#### Text block

The Belgian Entertainment Association (BEA) is the organization that represents the interests of the music, video and video game industries in Belgium. It was founded in February 2008, when three organizations merged, namely IFPI Belgium, the local chapter of the International Federation of the Phonographic Industry (IFPI), which represented the music industry, the Belgian Video Federation, which represented the video industry, and the Belgian Luxembourg Interactive Software Association, which represented the video game industry. BEA is listed as the local record industry association in Belgium by the IFPI.

Sales charts

The publication of sales charts in Belgium is done through Ultratop, a non-profit organization created BEA. Due to the cultural differences in Belgium, separate charts are published for the Dutch-speaking Flanders region and the French-speaking Wallonia region. In Flanders the most important charts are the Ultratop 50 singles and the Ultratop 50 albums. In Wallonia the most important charts are the Ultratop 40 singles.

Certifications
Through Ultratop, BEA certifies albums, singles and DVDs. Since 2016 for singles, and since July 2017 for albums, the Ultratop charts also include streaming, and this practice is also in effect for certifications. The exact number of streams that are counted as a single or an album is undisclosed. In order to avoid inflation of album sales through raising the number of tracks, only the twelve most streamed tracks are counted. To avoid the effect of one-hit wonders, the two most streamed tracks are counted at the average of the next ten tracks.

Albums 
The current thresholds for albums, in effect since the inclusion of streams in July 2017, are 10,000 units for Gold album and 20,000 for Platinum. Prior to that, the thresholds distinguished between local, French or Dutch speaking albums ("domestic"), and international or non French or Dutch speaking ones ("international"). Since May 2007, the thresholds for domestic albums were 10,000 units for Gold and 20,000 for Platinum, the same as they are currently, while the international repertoire the threshold for Gold was 15,000 units and the threshold for Platinum was 30,000. Previous to that, the thresholds were 15,000/30,000 for domestic repertoire and 25,000/50,000 for international repertoire. Jazz and Classical repertoire shares the thresholds with the domestic repertoire.

Singles 
The current thresholds for domestic singles are 10,000 units for Gold and 20,000 for Platinum, while the levels for international singles are 20,000/40,000, respectively. The international levels were set in July 2018, following the sudden increase in single awards due to the inclusion of streaming. Prior to that, the levels for international singles were the same as the ones for domestic ones, i.e., 10,000 units for Gold and 20,000 for Platinum. The newer levels are applied retroactively, as long as the single was not previously certified.

########

**Problems to work on**
1 – Set down the Belgian Entertainment Association text word for word from "The Belgian Entertainment" to "by the IFPI.".
2 – According to the Belgian Entertainment Association text, which charts are the most important in Wallonia?
3 – Does each statement agree with the Belgian Entertainment Association text? (a) The levels for international singles were set in July 2018. (b) Jazz and classical albums share the thresholds of the international repertoire. (c) The exact number of streams counted as a single or an album is made public.

#### Stored rows

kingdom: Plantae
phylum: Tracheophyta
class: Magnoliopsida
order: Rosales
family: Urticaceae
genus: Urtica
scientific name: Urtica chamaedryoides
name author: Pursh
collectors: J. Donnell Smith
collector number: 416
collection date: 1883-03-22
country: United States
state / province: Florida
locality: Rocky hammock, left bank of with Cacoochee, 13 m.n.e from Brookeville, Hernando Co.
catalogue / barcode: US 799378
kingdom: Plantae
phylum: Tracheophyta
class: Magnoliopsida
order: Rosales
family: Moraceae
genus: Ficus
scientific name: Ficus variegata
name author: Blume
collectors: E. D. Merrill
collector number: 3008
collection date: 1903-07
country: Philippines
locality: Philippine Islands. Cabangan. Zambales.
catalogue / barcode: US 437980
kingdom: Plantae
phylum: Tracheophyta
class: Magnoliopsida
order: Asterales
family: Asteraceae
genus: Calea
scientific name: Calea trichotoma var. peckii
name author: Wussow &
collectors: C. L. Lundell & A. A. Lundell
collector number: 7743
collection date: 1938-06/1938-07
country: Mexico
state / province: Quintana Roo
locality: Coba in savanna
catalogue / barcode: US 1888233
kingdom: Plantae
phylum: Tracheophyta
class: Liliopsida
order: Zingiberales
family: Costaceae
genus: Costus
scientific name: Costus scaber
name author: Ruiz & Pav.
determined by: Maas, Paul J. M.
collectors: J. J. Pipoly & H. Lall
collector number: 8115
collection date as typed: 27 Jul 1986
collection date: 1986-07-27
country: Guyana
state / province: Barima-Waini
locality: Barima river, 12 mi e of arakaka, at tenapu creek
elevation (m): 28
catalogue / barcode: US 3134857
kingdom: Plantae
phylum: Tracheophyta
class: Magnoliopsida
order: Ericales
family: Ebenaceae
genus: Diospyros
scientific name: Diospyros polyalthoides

########

**Exercise responses**
1 –
The Belgian Entertainment Association (BEA) is the organization that represents the interests of the music, video and video game industries in Belgium. It was founded in February 2008, when three organizations merged, namely IFPI Belgium, the local chapter of the International Federation of the Phonographic Industry (IFPI), which represented the music industry, the Belgian Video Federation, which represented the video industry, and the Belgian Luxembourg Interactive Software Association, which represented the video game industry. BEA is listed as the local record industry association in Belgium by the IFPI.

2 – The Ultratop 40 singles.

3 –
(a) Yes: "The international levels were set in July 2018"
(b) No: "Jazz and Classical repertoire shares the thresholds with the domestic repertoire."
(c) No: "The exact number of streams that are counted as a single or an album is undisclosed."